If $$\frac{\sqrt{2}\sin\alpha}{\sqrt{1+\cos 2\alpha}} = \frac{1}{7}$$ and $$\sqrt{\frac{1-\cos 2\beta}{2}} = \frac{1}{\sqrt{10}}$$, $$\alpha, \beta \in \left(0, \frac{\pi}{2}\right)$$, then $$\tan(\alpha + 2\beta)$$ is equal to

We have been given two separate relations and both angles lie in the first quadrant, that is $$0<\alpha<\dfrac{\pi}{2}$$ and $$0<\beta<\dfrac{\pi}{2}$$, so all trigonometric ratios of these angles are positive.

First of all, consider the equation

$$\dfrac{\sqrt{2}\,\sin\alpha}{\sqrt{1+\cos 2\alpha}}=\dfrac{1}{7}.$$

We recall the double-angle identity

$$\cos 2\alpha = 2\cos^2\alpha - 1,$$

which can be rearranged to give

$$1 + \cos 2\alpha = 2\cos^2\alpha.$$

Substituting this into the denominator we obtain

$$\sqrt{1+\cos 2\alpha} = \sqrt{2\cos^2\alpha} = \sqrt{2}\,\cos\alpha,$$

because $$\cos\alpha>0$$ in the given interval and therefore the absolute value is not required.

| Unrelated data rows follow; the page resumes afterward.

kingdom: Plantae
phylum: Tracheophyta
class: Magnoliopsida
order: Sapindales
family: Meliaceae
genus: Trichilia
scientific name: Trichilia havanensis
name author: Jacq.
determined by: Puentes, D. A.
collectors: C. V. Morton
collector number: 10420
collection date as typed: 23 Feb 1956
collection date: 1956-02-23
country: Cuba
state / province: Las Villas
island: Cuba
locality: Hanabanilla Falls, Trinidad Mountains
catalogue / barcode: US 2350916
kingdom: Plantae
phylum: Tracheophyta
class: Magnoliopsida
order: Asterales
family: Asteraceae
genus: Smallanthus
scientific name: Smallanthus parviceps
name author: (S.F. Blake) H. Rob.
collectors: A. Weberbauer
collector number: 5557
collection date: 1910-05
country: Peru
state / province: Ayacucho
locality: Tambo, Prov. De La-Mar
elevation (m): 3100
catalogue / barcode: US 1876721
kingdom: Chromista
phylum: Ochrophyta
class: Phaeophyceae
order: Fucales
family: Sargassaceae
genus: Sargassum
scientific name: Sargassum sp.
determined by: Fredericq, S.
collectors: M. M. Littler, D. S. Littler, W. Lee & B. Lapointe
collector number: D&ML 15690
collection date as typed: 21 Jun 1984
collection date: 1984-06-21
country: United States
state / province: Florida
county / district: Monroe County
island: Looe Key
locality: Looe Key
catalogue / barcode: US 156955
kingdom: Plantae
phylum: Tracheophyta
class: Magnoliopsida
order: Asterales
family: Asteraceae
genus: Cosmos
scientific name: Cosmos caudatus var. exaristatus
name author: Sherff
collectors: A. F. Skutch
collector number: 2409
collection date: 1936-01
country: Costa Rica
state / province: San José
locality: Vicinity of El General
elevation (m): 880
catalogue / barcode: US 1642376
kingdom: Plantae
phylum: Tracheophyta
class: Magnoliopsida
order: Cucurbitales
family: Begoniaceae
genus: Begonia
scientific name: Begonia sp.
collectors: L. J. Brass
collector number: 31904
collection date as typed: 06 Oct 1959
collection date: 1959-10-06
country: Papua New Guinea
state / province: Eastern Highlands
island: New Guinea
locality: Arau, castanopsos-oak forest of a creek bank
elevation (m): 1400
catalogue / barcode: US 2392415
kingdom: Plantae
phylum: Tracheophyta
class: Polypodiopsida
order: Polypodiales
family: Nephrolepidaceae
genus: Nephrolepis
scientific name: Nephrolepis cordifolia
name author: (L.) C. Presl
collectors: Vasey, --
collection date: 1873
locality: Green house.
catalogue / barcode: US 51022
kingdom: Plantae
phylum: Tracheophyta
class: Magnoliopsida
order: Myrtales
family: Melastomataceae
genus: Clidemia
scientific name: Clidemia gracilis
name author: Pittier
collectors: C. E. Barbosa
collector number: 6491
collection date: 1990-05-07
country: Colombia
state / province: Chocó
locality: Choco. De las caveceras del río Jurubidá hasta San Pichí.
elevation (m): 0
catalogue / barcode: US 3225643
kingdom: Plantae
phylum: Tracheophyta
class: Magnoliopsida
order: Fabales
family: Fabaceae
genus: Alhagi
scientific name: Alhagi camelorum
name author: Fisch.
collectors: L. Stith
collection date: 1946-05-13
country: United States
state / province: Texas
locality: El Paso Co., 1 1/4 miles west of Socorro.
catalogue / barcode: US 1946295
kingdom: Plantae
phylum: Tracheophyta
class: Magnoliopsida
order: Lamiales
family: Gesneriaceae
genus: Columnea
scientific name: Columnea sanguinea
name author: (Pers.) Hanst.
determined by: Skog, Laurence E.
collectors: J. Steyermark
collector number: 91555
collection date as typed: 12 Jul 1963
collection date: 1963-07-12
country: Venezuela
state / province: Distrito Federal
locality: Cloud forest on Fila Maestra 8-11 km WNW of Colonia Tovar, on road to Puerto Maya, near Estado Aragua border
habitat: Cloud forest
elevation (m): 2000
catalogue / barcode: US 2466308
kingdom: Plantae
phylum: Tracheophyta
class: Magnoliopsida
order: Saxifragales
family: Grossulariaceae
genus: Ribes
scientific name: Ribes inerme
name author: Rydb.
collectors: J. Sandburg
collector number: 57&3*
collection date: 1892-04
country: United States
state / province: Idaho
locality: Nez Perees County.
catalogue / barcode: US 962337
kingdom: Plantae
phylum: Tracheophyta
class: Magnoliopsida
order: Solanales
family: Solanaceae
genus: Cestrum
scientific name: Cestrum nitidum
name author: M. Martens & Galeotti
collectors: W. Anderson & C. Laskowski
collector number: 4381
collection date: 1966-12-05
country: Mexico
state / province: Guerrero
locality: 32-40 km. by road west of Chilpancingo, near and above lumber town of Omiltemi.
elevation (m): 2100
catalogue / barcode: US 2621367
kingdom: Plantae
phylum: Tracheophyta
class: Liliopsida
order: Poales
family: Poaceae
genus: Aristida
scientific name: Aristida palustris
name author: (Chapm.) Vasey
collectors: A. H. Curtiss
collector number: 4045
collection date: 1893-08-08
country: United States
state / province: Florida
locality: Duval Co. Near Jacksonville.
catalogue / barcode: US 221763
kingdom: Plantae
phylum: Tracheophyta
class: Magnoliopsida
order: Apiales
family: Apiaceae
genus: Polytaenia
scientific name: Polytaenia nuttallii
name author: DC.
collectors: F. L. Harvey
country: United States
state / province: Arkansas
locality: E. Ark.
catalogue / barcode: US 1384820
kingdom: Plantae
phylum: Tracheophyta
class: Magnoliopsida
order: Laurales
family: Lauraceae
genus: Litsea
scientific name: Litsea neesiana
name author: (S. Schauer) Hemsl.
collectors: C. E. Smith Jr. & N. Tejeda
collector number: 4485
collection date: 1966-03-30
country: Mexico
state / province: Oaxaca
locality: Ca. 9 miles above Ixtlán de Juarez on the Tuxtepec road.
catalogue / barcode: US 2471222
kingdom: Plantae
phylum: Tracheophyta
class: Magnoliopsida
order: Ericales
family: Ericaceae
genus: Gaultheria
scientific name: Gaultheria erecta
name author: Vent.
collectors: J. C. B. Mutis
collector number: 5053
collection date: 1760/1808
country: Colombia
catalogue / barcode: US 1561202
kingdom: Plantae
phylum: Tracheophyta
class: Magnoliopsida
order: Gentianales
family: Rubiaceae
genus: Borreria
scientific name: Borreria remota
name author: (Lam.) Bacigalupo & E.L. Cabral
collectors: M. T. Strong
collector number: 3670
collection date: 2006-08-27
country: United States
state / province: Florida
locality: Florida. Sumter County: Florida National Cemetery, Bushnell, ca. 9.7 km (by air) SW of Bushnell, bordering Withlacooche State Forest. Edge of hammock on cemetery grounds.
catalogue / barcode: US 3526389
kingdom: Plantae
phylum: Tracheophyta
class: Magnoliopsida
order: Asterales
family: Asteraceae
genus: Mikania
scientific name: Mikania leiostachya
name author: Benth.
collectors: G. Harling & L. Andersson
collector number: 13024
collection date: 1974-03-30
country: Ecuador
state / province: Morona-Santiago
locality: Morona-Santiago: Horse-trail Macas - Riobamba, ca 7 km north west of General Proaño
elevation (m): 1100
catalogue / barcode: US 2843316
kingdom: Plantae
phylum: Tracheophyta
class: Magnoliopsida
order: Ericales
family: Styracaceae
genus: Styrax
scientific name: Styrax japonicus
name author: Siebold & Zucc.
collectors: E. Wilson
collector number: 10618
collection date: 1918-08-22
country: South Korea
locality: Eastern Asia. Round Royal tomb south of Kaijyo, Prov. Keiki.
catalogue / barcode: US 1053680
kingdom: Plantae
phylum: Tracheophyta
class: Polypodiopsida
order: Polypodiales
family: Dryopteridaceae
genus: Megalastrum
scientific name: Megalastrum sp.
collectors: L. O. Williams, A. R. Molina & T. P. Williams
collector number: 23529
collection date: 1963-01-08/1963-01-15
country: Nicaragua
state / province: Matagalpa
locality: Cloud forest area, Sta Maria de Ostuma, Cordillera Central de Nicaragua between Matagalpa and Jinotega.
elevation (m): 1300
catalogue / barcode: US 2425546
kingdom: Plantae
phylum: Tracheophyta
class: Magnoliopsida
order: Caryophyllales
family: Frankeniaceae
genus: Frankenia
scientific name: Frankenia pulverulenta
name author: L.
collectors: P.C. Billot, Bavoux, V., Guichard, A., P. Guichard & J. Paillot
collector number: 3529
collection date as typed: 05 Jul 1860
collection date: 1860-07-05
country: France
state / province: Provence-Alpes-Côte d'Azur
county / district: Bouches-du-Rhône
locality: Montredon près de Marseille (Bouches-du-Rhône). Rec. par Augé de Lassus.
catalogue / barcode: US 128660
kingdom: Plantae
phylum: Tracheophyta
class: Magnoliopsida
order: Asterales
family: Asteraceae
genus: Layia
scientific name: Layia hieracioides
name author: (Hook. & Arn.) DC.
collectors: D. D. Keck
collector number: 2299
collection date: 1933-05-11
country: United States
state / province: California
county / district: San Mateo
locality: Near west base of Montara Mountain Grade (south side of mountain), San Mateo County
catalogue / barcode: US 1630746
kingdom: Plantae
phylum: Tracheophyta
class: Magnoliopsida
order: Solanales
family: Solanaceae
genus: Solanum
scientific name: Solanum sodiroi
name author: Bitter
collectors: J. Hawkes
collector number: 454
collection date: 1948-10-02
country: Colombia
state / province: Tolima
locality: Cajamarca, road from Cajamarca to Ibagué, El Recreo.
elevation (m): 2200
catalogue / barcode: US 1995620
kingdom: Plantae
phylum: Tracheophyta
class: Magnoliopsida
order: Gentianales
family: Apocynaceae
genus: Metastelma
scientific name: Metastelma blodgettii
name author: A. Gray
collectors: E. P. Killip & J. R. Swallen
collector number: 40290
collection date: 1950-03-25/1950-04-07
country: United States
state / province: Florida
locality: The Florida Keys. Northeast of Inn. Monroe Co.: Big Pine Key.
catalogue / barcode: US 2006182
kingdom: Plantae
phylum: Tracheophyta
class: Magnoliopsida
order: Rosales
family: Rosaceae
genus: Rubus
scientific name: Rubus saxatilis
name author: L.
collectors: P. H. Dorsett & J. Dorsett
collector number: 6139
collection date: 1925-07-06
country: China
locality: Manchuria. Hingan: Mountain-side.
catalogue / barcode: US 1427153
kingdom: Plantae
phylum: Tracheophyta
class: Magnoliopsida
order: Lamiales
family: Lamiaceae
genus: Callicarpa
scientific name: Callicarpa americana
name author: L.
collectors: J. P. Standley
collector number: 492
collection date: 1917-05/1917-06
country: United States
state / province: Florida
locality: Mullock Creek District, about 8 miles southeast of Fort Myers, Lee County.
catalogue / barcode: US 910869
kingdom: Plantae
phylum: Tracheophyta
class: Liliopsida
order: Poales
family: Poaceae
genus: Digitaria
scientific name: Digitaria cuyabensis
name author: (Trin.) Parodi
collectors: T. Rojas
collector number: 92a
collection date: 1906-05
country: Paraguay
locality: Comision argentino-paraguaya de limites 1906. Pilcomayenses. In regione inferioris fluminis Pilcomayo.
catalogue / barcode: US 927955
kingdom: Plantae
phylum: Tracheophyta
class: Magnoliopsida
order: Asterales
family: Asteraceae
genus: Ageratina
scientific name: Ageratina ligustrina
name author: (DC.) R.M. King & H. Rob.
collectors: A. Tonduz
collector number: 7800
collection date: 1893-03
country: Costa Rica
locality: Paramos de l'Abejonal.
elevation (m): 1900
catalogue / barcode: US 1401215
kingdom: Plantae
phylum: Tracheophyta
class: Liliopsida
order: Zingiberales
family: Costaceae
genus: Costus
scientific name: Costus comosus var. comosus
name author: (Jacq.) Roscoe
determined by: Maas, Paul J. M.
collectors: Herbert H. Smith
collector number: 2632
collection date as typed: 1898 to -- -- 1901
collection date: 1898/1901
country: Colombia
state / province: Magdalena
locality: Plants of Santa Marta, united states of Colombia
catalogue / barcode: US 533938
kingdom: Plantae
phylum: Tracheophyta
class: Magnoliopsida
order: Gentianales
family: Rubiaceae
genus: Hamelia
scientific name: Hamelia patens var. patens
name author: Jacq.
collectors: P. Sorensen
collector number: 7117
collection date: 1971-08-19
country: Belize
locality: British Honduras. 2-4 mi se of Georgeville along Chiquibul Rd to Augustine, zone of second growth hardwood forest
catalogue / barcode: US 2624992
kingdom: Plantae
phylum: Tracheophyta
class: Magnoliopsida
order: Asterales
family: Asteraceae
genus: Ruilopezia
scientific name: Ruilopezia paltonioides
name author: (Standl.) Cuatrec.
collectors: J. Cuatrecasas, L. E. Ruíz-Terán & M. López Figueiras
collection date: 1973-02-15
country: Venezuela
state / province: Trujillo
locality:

Now we rewrite the left‐hand side of the original equation:

$$\dfrac{\sqrt{2}\,\sin\alpha}{\sqrt{2}\,\cos\alpha} = \dfrac{\sin\alpha}{\cos\alpha} = \tan\alpha.$$

Thus we deduce

$$\tan\alpha = \dfrac{1}{7}.$$

Next, consider the second relation

$$\sqrt{\dfrac{1-\cos 2\beta}{2}} = \dfrac{1}{\sqrt{10}}.$$

We recall the familiar identity

$$\sin^2\beta = \dfrac{1-\cos 2\beta}{2}.$$

Taking the positive square root (again justified by $$0<\beta<\dfrac{\pi}{2}$$) we get

$$\sin\beta = \dfrac{1}{\sqrt{10}}.$$

Using the Pythagorean relation $$\sin^2\beta + \cos^2\beta = 1,$$ we find

$$\cos\beta = \sqrt{1 - \sin^2\beta} = \sqrt{1 - \dfrac{1}{10}} = \sqrt{\dfrac{9}{10}} = \dfrac{3}{\sqrt{10}}.$$

Hence

$$\tan\beta = \dfrac{\sin\beta}{\cos\beta} = \dfrac{\dfrac{1}{\sqrt{10}}}{\dfrac{3}{\sqrt{10}}} = \dfrac{1}{3}.$$

Our goal is to compute $$\tan(\alpha + 2\beta).$$ We already know $$\tan\alpha$$ and $$\tan\beta,$$ so we next find $$\tan 2\beta.$$ The double-angle formula for tangent is

$$\tan 2\beta = \dfrac{2\tan\beta}{1-\tan^2\beta}.$$

Substituting $$\tan\beta = \dfrac{1}{3}$$ gives

$$\tan 2\beta = \dfrac{2\left(\dfrac{1}{3}\right)}{1-\left(\dfrac{1}{3}\right)^2} = \dfrac{\dfrac{2}{3}}{1-\dfrac{1}{9}} = \dfrac{\dfrac{2}{3}}{\dfrac{8}{9}} = \dfrac{2}{3}\times\dfrac{9}{8} = \dfrac{3}{4}.$$

Now we use the angle‐addition formula for tangent:

$$\tan(\alpha + 2\beta) = \dfrac{\tan\alpha + \tan 2\beta}{1 - \tan\alpha\,\tan 2\beta}.$$

We substitute $$\tan\alpha = \dfrac{1}{7}$$ and $$\tan 2\beta = \dfrac{3}{4}$$:

First the numerator:

$$\tan\alpha + \tan 2\beta = \dfrac{1}{7} + \dfrac{3}{4} = \dfrac{4}{28} + \dfrac{21}{28} = \dfrac{25}{28}.$$

Then the denominator:

$$1 - \tan\alpha\,\tan 2\beta = 1 - \left(\dfrac{1}{7}\right)\left(\dfrac{3}{4}\right) = 1 - \dfrac{3}{28} = \dfrac{25}{28}.$$

Hence

$$\tan(\alpha + 2\beta) = \dfrac{\dfrac{25}{28}}{\dfrac{25}{28}} = 1.$$

Hence, the correct answer is Option 1.